Además de esto, el follaje es mas lleno, los bosques más gruesos, el cielo más suave, y todo da indicios de la influencia de un clima tropical e insulso.

Una curva de la carretera alrededor de un precipicio, nos reveló la ciudad de Cuernavaca, situada más allá del bosque en el regazo del Valle, mientras que en el este las montañas se perdieron en la llanura, como una línea distante del mar.

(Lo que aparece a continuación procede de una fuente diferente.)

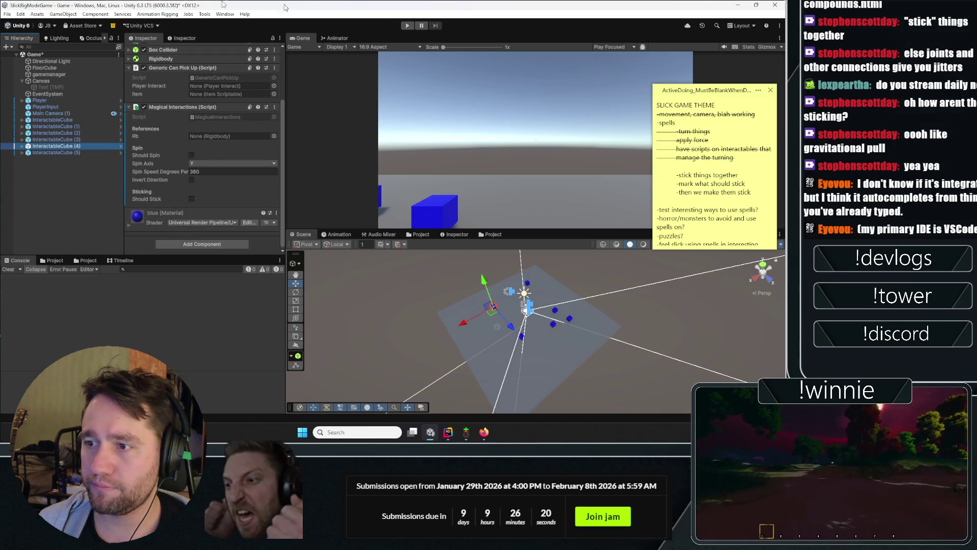
Step: Start play mode and set Player Spell Casting's Force Strength from 100 to 1000
{"action": "left_click", "coordinate": [406, 26]}
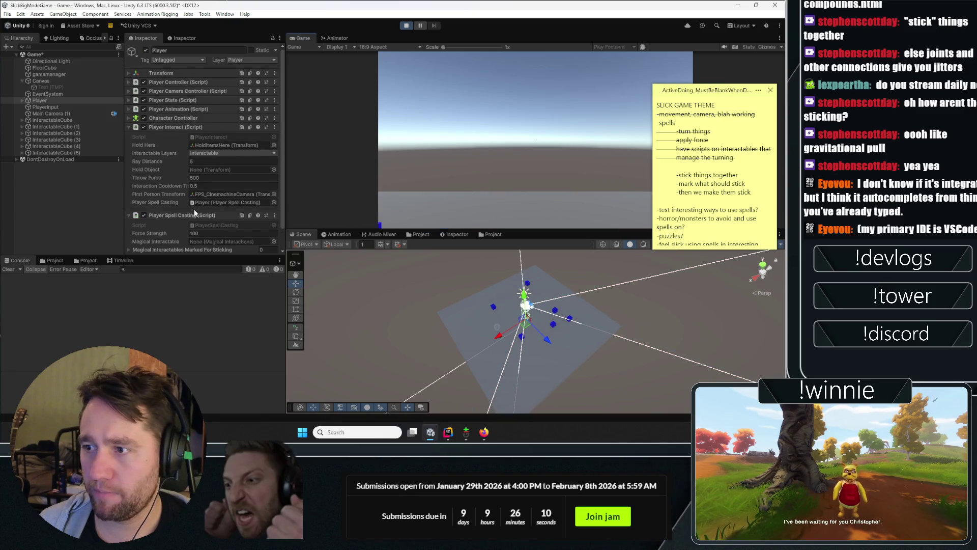
{"action": "left_click", "coordinate": [192, 211]}
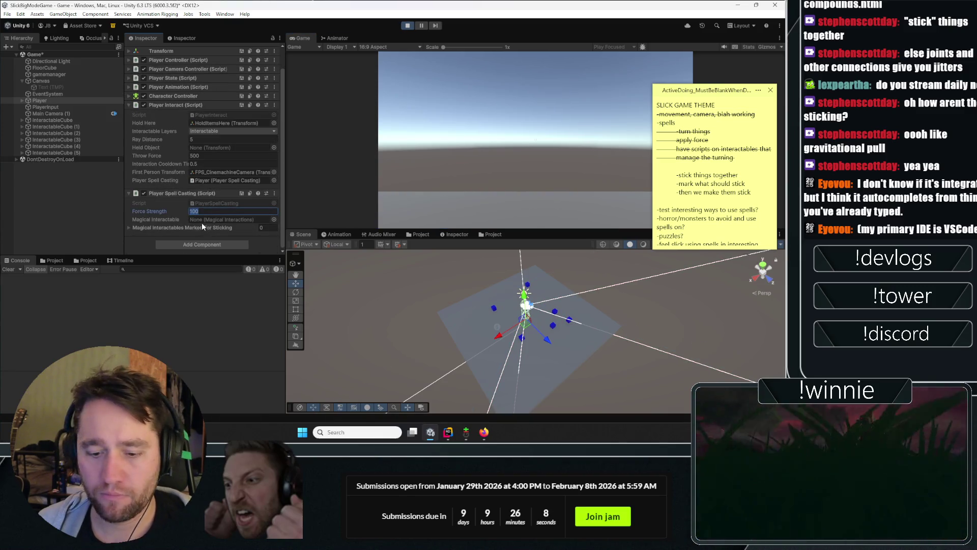
{"action": "type", "text": "1000"}
{"action": "left_click", "coordinate": [469, 147]}
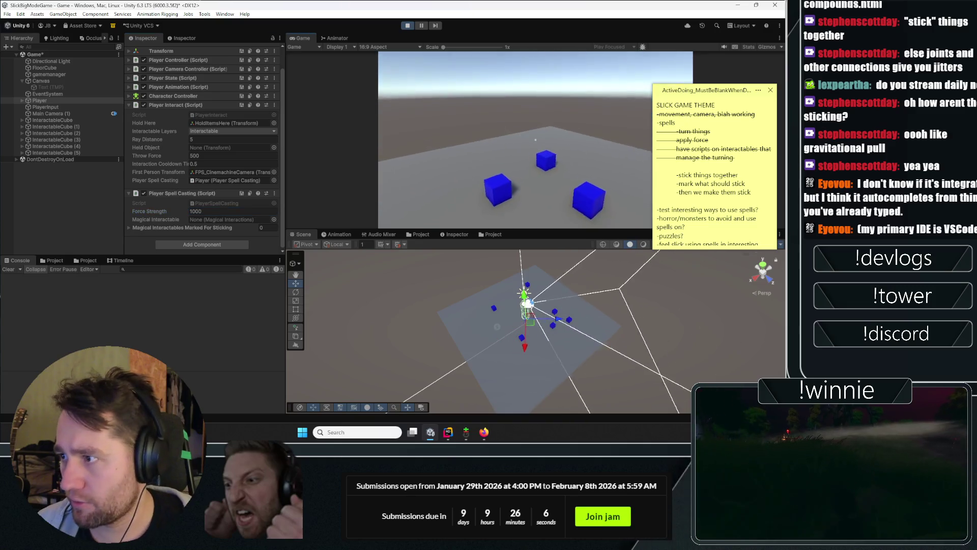
Step: Mark pairs of cubes and cast the stick spell repeatedly, pulling each pair together
{"action": "left_click", "coordinate": [536, 140]}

Nuestro grupo se reunió, el anuncio de la primera vista de nuestro puerto de destino para la noche. Los novatos en viaje mexicano decidieron, que no podía estar más de un par de leguas de lejos; pero el camino fue largo fue el cansado camino, descendiendo y descendiendo, sin apenas percibir disminución de distancia, antes de llegar a la ciudad.

En el transcurso de esta tarde pasamos por varios pueblos indios y vimos mucha gente trabajando en los campos por el lado de la carretera. Dos cosas me impactaron: primero, las casuchas miserables en que se alojan los indios, en comparación con las cuales una perrera decente en casa sería un hogar confortable; y segundo, el hecho de que este, aunque es sábado, no era día de reposo para estas personas que siempre trabajan, pero pobres y sin economía. Muchas de las criaturas miserables estaban ¡bajo un techo de paja, puesto sobre la tierra con un agujero en un extremo para arrastrarse dentro!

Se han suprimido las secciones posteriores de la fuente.